§ **TASK ITEM**
Which lines of the data contain the string "wrist"? Copy every one of them.

** Opening RECORDED INFORMATION block **

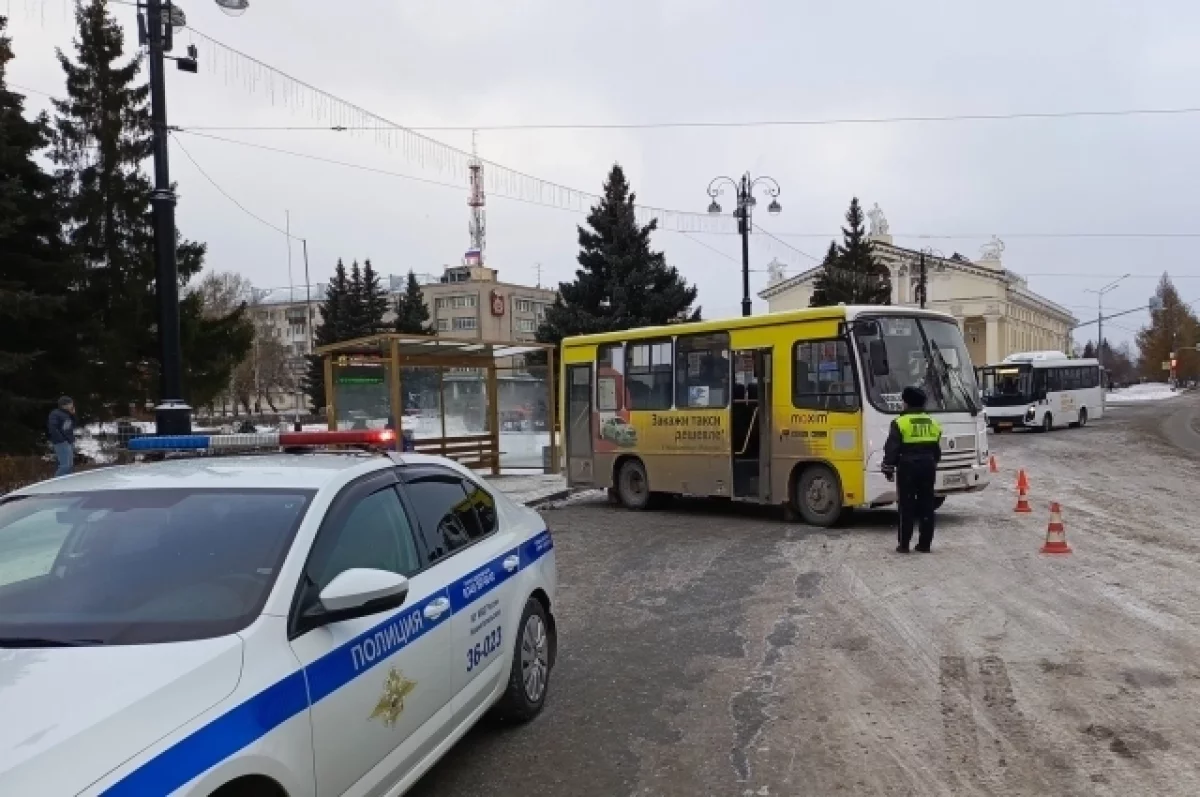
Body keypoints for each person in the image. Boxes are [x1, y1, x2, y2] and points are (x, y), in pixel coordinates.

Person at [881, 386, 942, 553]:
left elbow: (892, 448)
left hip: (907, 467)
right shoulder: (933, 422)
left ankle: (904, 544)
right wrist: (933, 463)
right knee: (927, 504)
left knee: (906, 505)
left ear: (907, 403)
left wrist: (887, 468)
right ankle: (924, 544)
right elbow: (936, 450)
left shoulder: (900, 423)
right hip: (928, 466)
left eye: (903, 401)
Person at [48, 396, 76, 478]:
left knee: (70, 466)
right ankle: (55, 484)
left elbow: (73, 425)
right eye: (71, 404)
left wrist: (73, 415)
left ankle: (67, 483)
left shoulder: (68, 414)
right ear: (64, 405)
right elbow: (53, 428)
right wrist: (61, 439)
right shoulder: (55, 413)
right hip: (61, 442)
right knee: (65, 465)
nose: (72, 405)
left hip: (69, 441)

** Closing RECORDED INFORMATION block **

§ **ANSWER**
right wrist: (933, 463)
left wrist: (887, 468)
left wrist: (73, 415)
right wrist: (61, 439)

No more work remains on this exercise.